In my previous post I described the storage requirements for your enterprise content repository or Data Lake:
- Cost Efficient
- Multi-protocol access
In my experience data maintained in your Data Lake will have these six storage criteria:
The data criteria will likely change based on the analysis being performed at any given time and not necessarily the age of the data so your storage architecture will most likely consist of a federation of arrays, storage media, and access protocol requirements.
Today I commonly see four common storage components used to support most Data Lake’s solutions.
- Integrated HDFS with Hadoop distribution
- HDFS Storage Array Interface
- HDFS by Storage Virtualization Software
- HDFS Analytics Appliances
These components can be federated to leverage your existing storage investments, and meet your data criteria.
INTEGRATED HDFS WITH HADOOP DISTRIBUTION
Many customers start with deploying the Hadoop File System software that comes with their Hadoop distribution on direct attach server storage hardware or enterprise storage arrays. This has many advantages including:
- Tightly coupled with Hadoop software, integrated software support
- Low cost
- Storage hardware choice
I have seen many customers hit the wall with this solution at about 30TB of data. The HDFS standard requires three full copies of the data for redundancy so the raw infrastructure capacity is around 100TB. The operational overhead of replacing failed hardware, backup, and the environmental requirements for this much infrastructure is often not sustainable. Most customers begin to look at enterprise infrastructure solutions as the next logical step.

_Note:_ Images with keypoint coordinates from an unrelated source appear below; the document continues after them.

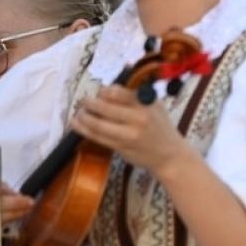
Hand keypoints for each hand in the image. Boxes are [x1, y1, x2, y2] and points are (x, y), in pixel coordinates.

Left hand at [71, 85, 190, 173]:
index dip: (104, 91)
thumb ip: (134, 97)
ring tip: (78, 113)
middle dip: (89, 103)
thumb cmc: (161, 128)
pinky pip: (97, 137)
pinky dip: (83, 130)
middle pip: (104, 107)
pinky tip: (76, 124)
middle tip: (83, 101)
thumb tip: (108, 89)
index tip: (100, 92)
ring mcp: (127, 135)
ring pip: (98, 124)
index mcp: (145, 105)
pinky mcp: (120, 147)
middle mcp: (136, 119)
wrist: (169, 155)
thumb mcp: (155, 106)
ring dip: (83, 117)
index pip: (118, 92)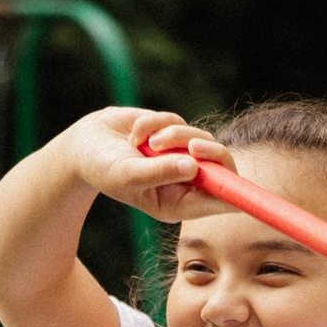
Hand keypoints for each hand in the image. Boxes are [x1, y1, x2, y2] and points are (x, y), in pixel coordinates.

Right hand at [62, 108, 236, 222]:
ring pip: (201, 138)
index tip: (238, 183)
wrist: (87, 144)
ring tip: (144, 143)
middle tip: (193, 146)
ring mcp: (182, 155)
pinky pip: (179, 121)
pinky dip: (156, 123)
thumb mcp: (127, 175)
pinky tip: (135, 134)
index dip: (234, 193)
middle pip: (222, 166)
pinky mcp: (175, 133)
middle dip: (210, 153)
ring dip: (172, 136)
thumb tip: (194, 167)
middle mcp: (185, 182)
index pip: (219, 201)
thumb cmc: (103, 169)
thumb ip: (160, 172)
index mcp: (178, 204)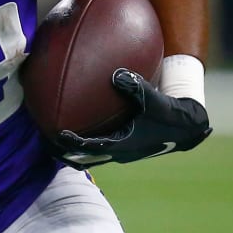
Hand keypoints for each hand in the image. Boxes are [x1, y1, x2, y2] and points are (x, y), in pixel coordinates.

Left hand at [55, 68, 210, 168]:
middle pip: (84, 158)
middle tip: (46, 144)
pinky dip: (86, 140)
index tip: (58, 134)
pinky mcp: (124, 145)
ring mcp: (120, 151)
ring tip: (54, 140)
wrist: (187, 127)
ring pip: (90, 155)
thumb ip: (136, 87)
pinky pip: (99, 145)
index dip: (72, 143)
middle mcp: (118, 152)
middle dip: (64, 152)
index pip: (91, 148)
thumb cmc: (171, 114)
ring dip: (73, 150)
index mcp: (123, 144)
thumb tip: (117, 74)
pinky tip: (80, 122)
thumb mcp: (156, 100)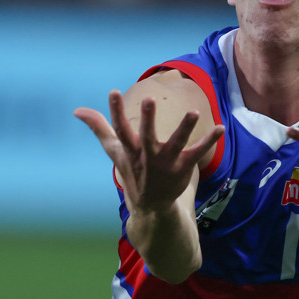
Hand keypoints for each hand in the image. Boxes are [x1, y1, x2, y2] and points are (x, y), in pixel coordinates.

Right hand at [74, 91, 223, 213]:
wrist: (150, 206)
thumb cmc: (132, 170)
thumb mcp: (114, 150)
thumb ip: (99, 127)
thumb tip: (77, 110)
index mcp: (130, 149)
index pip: (120, 129)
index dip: (115, 111)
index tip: (113, 91)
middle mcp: (147, 155)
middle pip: (146, 136)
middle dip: (147, 119)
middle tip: (147, 99)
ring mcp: (166, 163)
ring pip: (176, 144)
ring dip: (185, 128)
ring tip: (194, 112)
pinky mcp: (183, 167)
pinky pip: (197, 152)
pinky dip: (209, 140)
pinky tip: (220, 127)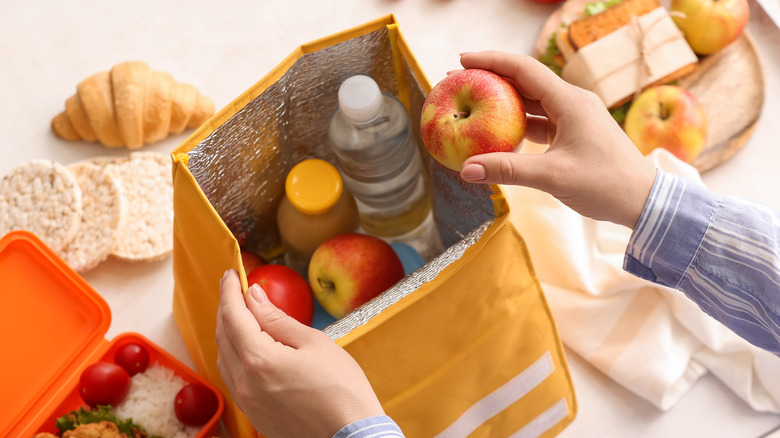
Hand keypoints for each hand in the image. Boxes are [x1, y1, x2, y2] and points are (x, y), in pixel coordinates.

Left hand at [215, 269, 384, 437]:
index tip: (230, 273)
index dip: (230, 291)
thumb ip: (278, 319)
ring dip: (228, 332)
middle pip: (223, 335)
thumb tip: (254, 297)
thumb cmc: (341, 388)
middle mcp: (244, 382)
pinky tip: (247, 348)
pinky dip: (233, 355)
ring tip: (241, 314)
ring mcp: (247, 401)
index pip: (234, 315)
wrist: (350, 436)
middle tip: (234, 288)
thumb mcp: (313, 342)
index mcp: (258, 359)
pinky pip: (232, 378)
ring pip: (224, 358)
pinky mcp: (254, 414)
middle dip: (227, 308)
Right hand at [458, 51, 656, 228]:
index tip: (462, 59)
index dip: (491, 61)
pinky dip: (517, 122)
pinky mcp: (574, 133)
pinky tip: (498, 131)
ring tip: (472, 103)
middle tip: (459, 81)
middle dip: (491, 78)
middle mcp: (572, 102)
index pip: (524, 69)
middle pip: (525, 81)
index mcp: (570, 102)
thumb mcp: (552, 177)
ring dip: (502, 101)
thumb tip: (466, 169)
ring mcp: (574, 117)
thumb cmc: (605, 185)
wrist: (643, 200)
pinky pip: (540, 120)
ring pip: (531, 101)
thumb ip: (508, 170)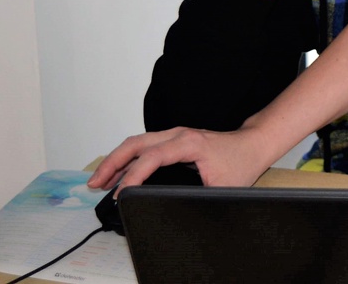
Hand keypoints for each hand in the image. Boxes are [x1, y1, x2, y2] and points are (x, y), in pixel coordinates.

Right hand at [87, 125, 271, 191]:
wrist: (253, 144)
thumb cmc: (241, 162)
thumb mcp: (223, 187)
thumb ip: (198, 198)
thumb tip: (178, 211)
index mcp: (190, 144)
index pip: (152, 156)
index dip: (133, 175)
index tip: (120, 193)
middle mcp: (178, 134)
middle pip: (135, 143)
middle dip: (112, 163)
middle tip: (94, 184)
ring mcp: (174, 134)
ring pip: (136, 142)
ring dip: (116, 160)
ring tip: (98, 181)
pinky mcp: (173, 139)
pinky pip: (144, 145)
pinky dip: (127, 157)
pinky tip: (117, 173)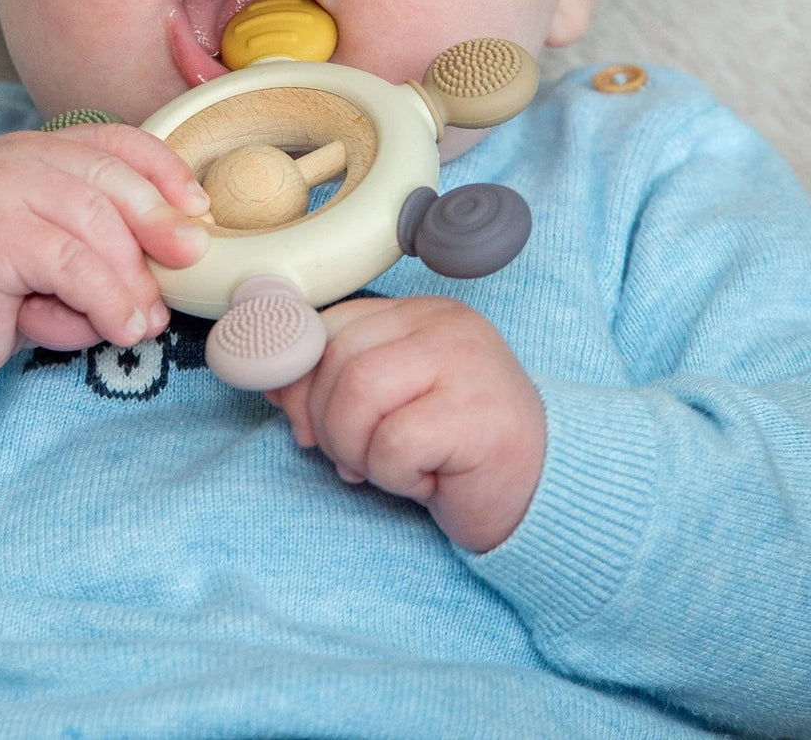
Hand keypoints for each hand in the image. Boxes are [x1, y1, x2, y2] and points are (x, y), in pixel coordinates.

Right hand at [0, 125, 210, 378]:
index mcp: (35, 152)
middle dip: (159, 223)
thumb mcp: (61, 258)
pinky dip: (104, 300)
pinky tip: (115, 329)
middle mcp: (14, 160)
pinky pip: (70, 265)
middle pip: (110, 179)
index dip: (164, 170)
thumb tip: (182, 253)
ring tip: (144, 323)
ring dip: (131, 280)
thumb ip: (107, 243)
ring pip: (96, 225)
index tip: (198, 209)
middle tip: (188, 265)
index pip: (114, 141)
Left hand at [265, 296, 544, 551]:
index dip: (300, 375)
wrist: (542, 497)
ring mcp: (466, 363)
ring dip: (357, 449)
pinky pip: (394, 443)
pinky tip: (428, 481)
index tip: (299, 420)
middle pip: (338, 357)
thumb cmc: (455, 453)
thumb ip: (336, 384)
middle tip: (354, 459)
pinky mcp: (478, 415)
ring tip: (393, 469)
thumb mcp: (387, 407)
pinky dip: (395, 476)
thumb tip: (269, 382)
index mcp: (420, 314)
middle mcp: (444, 325)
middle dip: (327, 422)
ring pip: (357, 393)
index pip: (332, 322)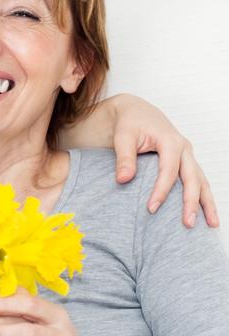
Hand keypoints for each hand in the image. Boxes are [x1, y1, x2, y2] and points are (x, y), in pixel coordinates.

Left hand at [111, 94, 217, 227]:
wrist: (136, 111)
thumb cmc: (129, 123)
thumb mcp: (123, 136)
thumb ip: (124, 158)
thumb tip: (123, 180)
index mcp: (170, 141)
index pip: (169, 171)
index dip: (161, 191)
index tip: (152, 208)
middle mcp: (184, 148)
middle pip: (193, 178)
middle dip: (192, 202)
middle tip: (188, 224)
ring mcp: (188, 155)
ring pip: (202, 181)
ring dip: (207, 202)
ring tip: (212, 224)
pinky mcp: (186, 160)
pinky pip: (198, 180)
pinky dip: (203, 196)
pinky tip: (206, 213)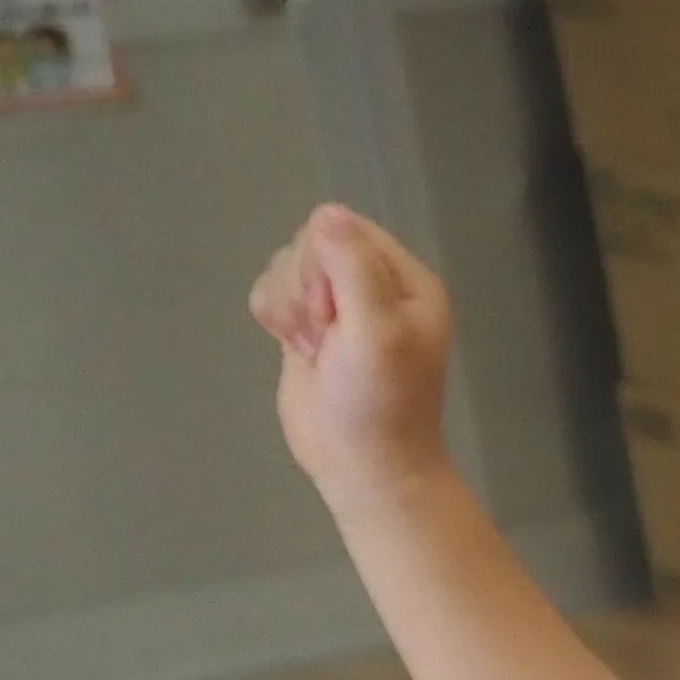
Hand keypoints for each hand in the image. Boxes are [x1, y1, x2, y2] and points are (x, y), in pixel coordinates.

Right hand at [250, 203, 454, 507]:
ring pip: (285, 265)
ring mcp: (338, 304)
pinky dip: (274, 316)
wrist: (362, 465)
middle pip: (309, 243)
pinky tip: (298, 349)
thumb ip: (353, 267)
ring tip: (316, 349)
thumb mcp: (377, 330)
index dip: (325, 263)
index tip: (337, 309)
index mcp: (407, 280)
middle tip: (327, 335)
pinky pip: (271, 291)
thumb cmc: (381, 403)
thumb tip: (327, 213)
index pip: (345, 228)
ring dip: (288, 306)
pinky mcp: (307, 324)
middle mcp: (375, 285)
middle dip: (304, 287)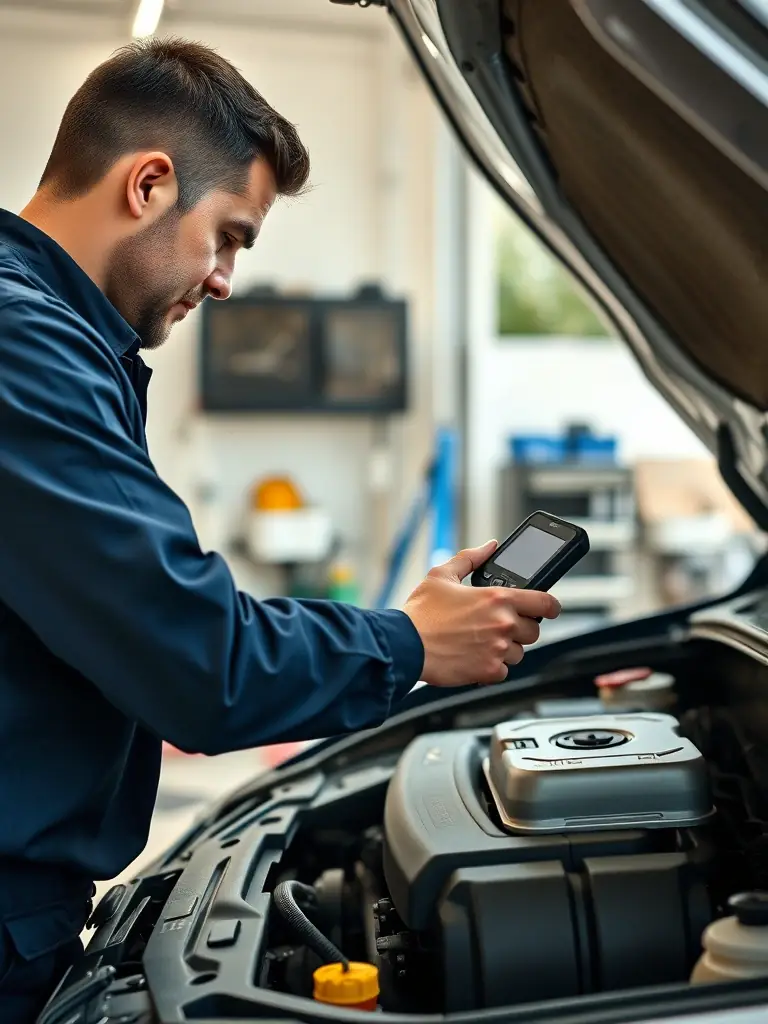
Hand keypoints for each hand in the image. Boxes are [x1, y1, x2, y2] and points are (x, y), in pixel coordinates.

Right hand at [403, 540, 560, 686]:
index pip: (545, 603)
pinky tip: (473, 657)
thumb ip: (470, 558)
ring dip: (505, 649)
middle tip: (496, 626)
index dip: (551, 606)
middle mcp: (503, 624)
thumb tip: (489, 546)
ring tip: (479, 642)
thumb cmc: (421, 612)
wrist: (404, 645)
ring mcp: (498, 649)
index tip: (549, 609)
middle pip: (533, 631)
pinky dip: (491, 667)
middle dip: (519, 629)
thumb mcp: (442, 575)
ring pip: (519, 653)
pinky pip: (502, 672)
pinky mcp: (488, 671)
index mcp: (497, 598)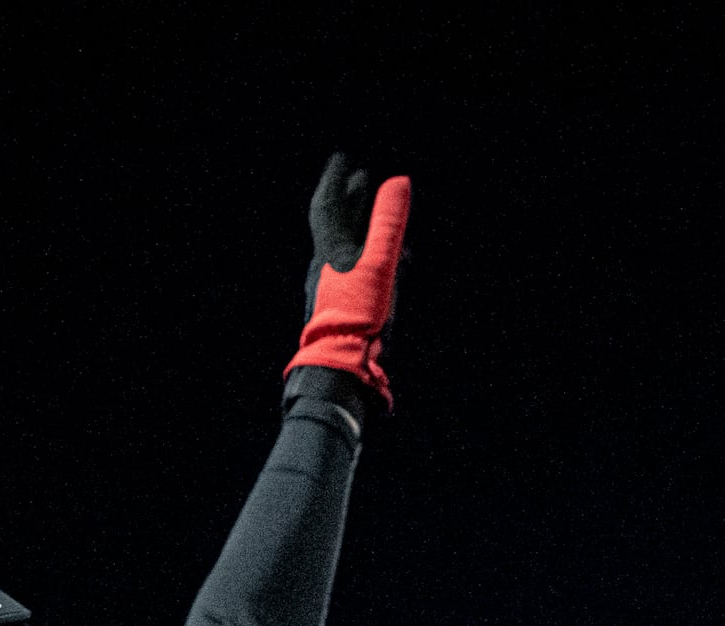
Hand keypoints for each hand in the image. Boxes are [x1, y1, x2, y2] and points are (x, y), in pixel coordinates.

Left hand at [290, 153, 411, 407]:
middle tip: (362, 177)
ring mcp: (335, 290)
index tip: (343, 156)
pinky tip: (391, 262)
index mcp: (329, 253)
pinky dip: (374, 257)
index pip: (328, 206)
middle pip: (338, 226)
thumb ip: (388, 224)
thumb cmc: (356, 317)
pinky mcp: (347, 310)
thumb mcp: (378, 265)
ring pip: (350, 248)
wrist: (341, 369)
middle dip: (351, 200)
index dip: (336, 180)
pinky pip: (360, 272)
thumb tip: (397, 181)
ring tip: (376, 211)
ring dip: (364, 227)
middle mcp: (327, 268)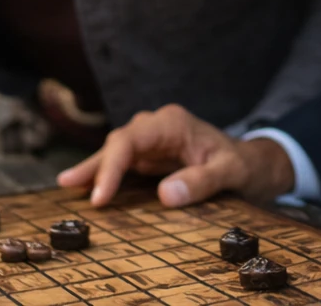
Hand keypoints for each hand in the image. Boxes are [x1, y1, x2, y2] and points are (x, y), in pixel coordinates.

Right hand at [57, 104, 294, 206]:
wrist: (254, 164)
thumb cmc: (244, 166)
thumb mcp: (230, 173)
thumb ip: (201, 181)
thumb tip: (165, 194)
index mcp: (172, 123)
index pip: (131, 139)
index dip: (112, 166)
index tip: (100, 196)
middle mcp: (157, 127)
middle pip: (118, 143)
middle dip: (95, 165)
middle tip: (70, 186)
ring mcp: (153, 141)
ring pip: (116, 152)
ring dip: (94, 169)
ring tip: (66, 184)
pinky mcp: (152, 156)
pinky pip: (124, 164)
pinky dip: (106, 175)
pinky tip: (85, 187)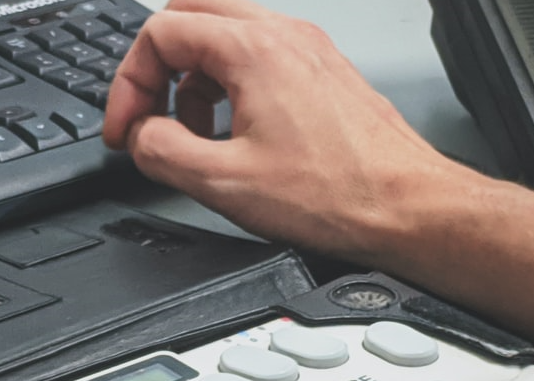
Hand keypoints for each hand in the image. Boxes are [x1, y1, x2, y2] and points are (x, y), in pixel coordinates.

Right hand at [103, 0, 464, 262]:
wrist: (407, 209)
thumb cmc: (338, 194)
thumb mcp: (223, 183)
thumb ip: (161, 150)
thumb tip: (141, 136)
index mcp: (254, 51)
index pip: (160, 34)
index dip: (128, 85)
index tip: (126, 130)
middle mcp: (284, 37)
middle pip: (190, 16)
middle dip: (157, 69)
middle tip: (148, 117)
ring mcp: (307, 51)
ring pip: (225, 36)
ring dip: (193, 79)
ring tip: (194, 136)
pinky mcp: (322, 74)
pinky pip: (258, 59)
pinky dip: (229, 87)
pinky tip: (234, 136)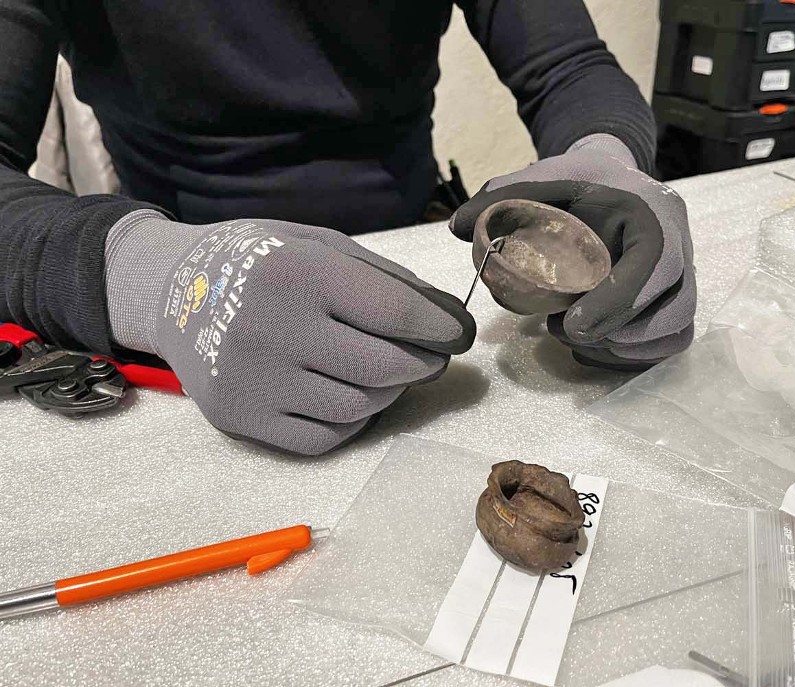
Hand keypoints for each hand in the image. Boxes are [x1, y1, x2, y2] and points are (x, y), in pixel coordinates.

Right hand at [105, 212, 474, 454]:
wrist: (171, 292)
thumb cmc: (258, 260)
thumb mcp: (317, 243)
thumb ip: (383, 277)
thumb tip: (446, 316)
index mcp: (298, 274)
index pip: (395, 313)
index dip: (441, 327)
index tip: (459, 333)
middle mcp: (273, 329)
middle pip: (384, 367)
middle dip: (425, 364)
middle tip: (433, 355)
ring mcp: (254, 381)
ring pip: (358, 407)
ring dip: (389, 391)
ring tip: (388, 369)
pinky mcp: (240, 419)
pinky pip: (324, 438)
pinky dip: (352, 421)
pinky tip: (350, 393)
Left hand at [450, 134, 694, 369]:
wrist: (616, 182)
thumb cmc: (580, 182)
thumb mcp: (543, 178)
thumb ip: (502, 198)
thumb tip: (459, 227)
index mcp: (653, 213)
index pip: (654, 265)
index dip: (616, 303)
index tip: (569, 324)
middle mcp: (683, 248)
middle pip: (672, 311)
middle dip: (612, 333)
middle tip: (562, 329)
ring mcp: (685, 279)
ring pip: (673, 335)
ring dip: (620, 350)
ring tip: (574, 337)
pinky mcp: (677, 303)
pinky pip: (668, 345)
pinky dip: (630, 357)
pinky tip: (592, 347)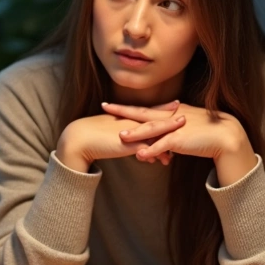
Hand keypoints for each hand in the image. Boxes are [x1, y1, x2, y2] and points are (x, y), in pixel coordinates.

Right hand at [56, 101, 177, 171]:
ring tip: (181, 142)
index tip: (176, 104)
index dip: (163, 109)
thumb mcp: (111, 131)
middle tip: (186, 117)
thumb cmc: (92, 134)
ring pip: (153, 135)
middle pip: (154, 120)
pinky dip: (154, 154)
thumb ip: (123, 133)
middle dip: (171, 120)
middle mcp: (130, 123)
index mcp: (127, 117)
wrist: (79, 138)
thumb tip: (131, 137)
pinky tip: (162, 160)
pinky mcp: (126, 145)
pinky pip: (144, 149)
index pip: (148, 112)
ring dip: (167, 138)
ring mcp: (129, 133)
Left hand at [102, 101, 257, 184]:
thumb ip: (175, 128)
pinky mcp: (183, 140)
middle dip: (124, 111)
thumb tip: (164, 135)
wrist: (228, 136)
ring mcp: (177, 128)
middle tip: (106, 106)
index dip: (131, 107)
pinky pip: (164, 146)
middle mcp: (173, 116)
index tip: (114, 105)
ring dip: (135, 133)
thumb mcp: (189, 126)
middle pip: (144, 113)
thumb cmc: (209, 132)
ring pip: (152, 129)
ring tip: (119, 136)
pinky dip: (152, 150)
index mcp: (173, 112)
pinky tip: (140, 155)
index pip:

HDFS STORAGE ARRAY INTERFACE
Many customers have large amounts of existing file data they want to be able to analyze. If this data is stored on an enterprise storage array like EMC Isilon the customer can enable HDFS access to this data for analytics. More information on this capability can be found here.
This option has many advantages including:
- Fast time to analytics processing
- NameNode Fault Tolerance
- Eliminate 3x mirroring
- Simultaneous support for Multi-Hadoop distribution
In addition, enterprise storage arrays provide all the data efficiency, and data security, and operational benefits for Big Data they have been providing for other applications for years including:
- Smart-Dedupe for Hadoop
- SEC 17a-4 Compliance
- Kerberos Authentication
- Application Multi-tenancy
As I discussed previously we have build a deployment guide to enable customers to reliably, and rapidly deploy this solution. The guides are available here.
HDFS BY STORAGE VIRTUALIZATION SOFTWARE
While utilizing HDFS natively on a storage array has many benefits, many customers want the flexibility to use any enterprise storage array. EMC ViPR is one example of a new storage virtualization technology that can be used to provide HDFS data services support for almost any major enterprise storage array or direct attach server storage. This has many advantages for Big Data analytics users:
- Multi-protocol access - Object, HDFS, Block (iSCSI), more coming
- Write file, read object & vice versa
- NameNode Fault Tolerance
- Heterogeneous storage
In addition, a storage virtualization software layer still allows the enterprise storage array to provide all it’s traditional benefits including:
- Data efficiency - Eliminate 3x mirroring, de-dup, and compression
- Security - SEC 17a-4 Compliance, Kerberos Authentication
I believe storage virtualization is the most interesting Data Lake storage opportunity. It combines the benefits of enterprise storage with the flexibility of hardware choice. As I discussed previously we have build a deployment guide to enable customers to reliably, and rapidly deploy this solution. The guides are available here.
- Rapid deployment
- Predictable performance & scale
- Optimum resource utilization
- Integrated, simplified management
- Simplified support & maintenance
- Highest Reliability, Availability, and Stability
Appliances solution can be limiting for some customers. Appliance solutions by definition are highly predictable, fully integrated stacks, which tend to lag in the introduction of new features and functionality. The Big Data analytics space is evolving quickly with new HDFS features and functions being introduced every few months. Appliance upgrades can delay access to these new functions so you will want to consider how quickly you want access to the latest and greatest HDFS features.
In conclusion, each of these storage options has strengths and weaknesses. Most customers use a combination of these components in addition to an in memory data grid service to build a fully functional Data Lake solution. Each of these storage options can be federated together from the beginning or as needed to meet your needs.